§ **ACTION ITEM**
Output a faithful copy of the entries, every picture removed.

RECORDED DATA Block Start

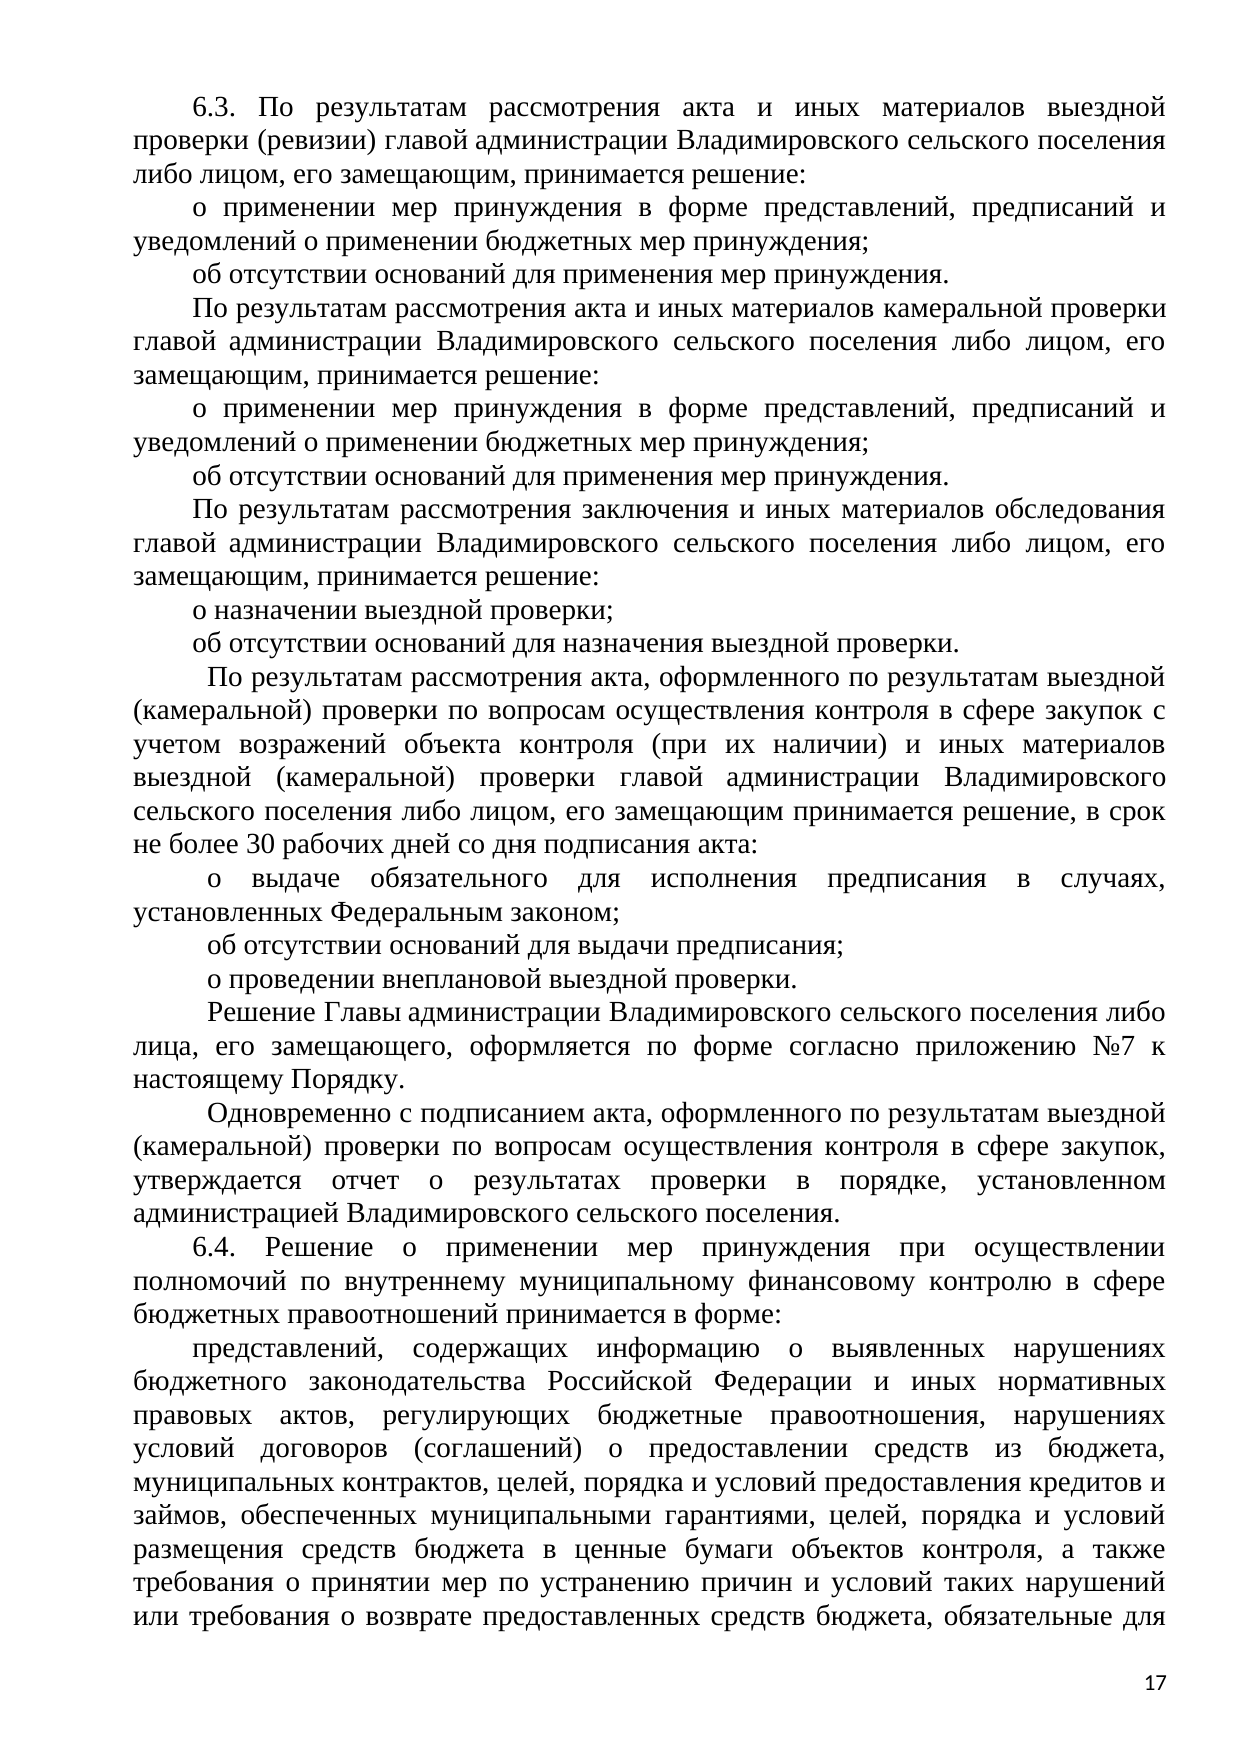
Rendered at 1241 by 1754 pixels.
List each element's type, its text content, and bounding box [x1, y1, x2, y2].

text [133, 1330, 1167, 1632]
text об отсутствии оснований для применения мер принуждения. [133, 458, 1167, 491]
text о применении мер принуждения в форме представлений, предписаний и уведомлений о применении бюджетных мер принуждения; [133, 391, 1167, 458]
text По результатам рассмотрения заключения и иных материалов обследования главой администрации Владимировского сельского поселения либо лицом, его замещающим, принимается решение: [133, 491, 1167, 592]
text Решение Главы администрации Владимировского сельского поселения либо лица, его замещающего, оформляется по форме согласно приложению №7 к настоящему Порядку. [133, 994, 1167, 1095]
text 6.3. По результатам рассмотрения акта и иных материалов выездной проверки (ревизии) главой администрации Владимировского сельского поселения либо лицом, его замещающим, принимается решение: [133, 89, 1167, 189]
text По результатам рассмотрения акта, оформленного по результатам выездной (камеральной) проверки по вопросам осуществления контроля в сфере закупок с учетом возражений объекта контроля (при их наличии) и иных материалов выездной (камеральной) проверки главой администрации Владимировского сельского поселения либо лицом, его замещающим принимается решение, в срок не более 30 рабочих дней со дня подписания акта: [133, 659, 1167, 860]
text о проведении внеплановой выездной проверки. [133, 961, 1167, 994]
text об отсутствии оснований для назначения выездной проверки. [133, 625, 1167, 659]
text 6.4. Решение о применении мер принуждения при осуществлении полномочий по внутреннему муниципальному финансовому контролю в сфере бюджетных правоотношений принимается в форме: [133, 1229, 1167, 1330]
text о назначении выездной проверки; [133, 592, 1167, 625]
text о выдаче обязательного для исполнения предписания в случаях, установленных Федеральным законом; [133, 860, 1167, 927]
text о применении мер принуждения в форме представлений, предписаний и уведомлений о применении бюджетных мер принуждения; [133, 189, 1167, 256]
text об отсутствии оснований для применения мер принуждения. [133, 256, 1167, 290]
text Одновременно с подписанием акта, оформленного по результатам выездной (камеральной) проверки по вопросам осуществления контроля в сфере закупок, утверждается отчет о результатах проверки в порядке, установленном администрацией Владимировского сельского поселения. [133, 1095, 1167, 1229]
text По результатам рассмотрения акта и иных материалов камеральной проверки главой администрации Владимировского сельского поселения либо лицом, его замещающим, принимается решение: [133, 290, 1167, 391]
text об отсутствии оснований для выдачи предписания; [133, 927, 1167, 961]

RECORDED DATA Block End

§ **SOLUTION FOR THIS EXERCISE**
Rendered at 1241 by 1754 pixels.
List each element's type, its text content, and bounding box [x1, y1, x2, y2].

text [133, 1330, 1167, 1632]
text об отсутствии оснований для применения мер принуждения. [133, 458, 1167, 491]
text о применении мер принуждения в форме представлений, предписаний и уведомлений о применении бюджетных мер принуждения; [133, 391, 1167, 458]
text По результатам рассмотрения заключения и иных материалов обследования главой администрации Владимировского сельского поселения либо лицом, его замещающим, принимается решение: [133, 491, 1167, 592]
text Решение Главы администрации Владимировского сельского поселения либо лица, его замещающего, оформляется по форме согласно приложению №7 к настоящему Порядку. [133, 994, 1167, 1095]
text 6.3. По результатам рассмотрения акта и иных материалов выездной проверки (ревизии) главой администрации Владимировского сельского поселения либо лицом, его замещающим, принимается решение: [133, 89, 1167, 189]
text По результатам рассмотрения акта, оформленного по результатам выездной (камеральной) проверки по вопросам осуществления контроля в сфере закупок с учетом возражений объекта контроля (при их наличии) и иных материалов выездной (камеральной) проверки главой администрации Владимировского сельского поселения либо лицом, его замещающим принимается решение, в срок не более 30 рабочих дней со дня подписания акта: [133, 659, 1167, 860]
text о проведении внеплановой выездной проверки. [133, 961, 1167, 994]
text об отсутствии оснований для назначения выездной проверки. [133, 625, 1167, 659]
text 6.4. Решение о применении мер принуждения при осуществлении полномочий по внутреннему муниципальному финансовому контролю в сфере бюджетных правоотношений принимается в форме: [133, 1229, 1167, 1330]
text о назначении выездной проверки; [133, 592, 1167, 625]
text о выдаче обязательного для исполнения предписания в случаях, установленных Федеральным законом; [133, 860, 1167, 927]
text о применении мер принуждения в форме представлений, предписаний и уведомлений о применении бюджетных мер принуждения; [133, 189, 1167, 256]
text об отсутствии оснований для применения мер принуждения. [133, 256, 1167, 290]
text Одновременно с подписанием акта, оформленного по результатам выездной (камеральной) проверки по вопросам осуществления контроля в сфере закупок, утверждается отчет о результатах проверки в порядке, установленном администрацией Владимировского сельского поселения. [133, 1095, 1167, 1229]
text По результатам рассмотрения акта и иных материалов камеральной проверки главой администрации Владимировского сельского поселения либо лицом, его замещающим, принимается решение: [133, 290, 1167, 391]
text об отсутствии оснований для выдачи предписания; [133, 927, 1167, 961]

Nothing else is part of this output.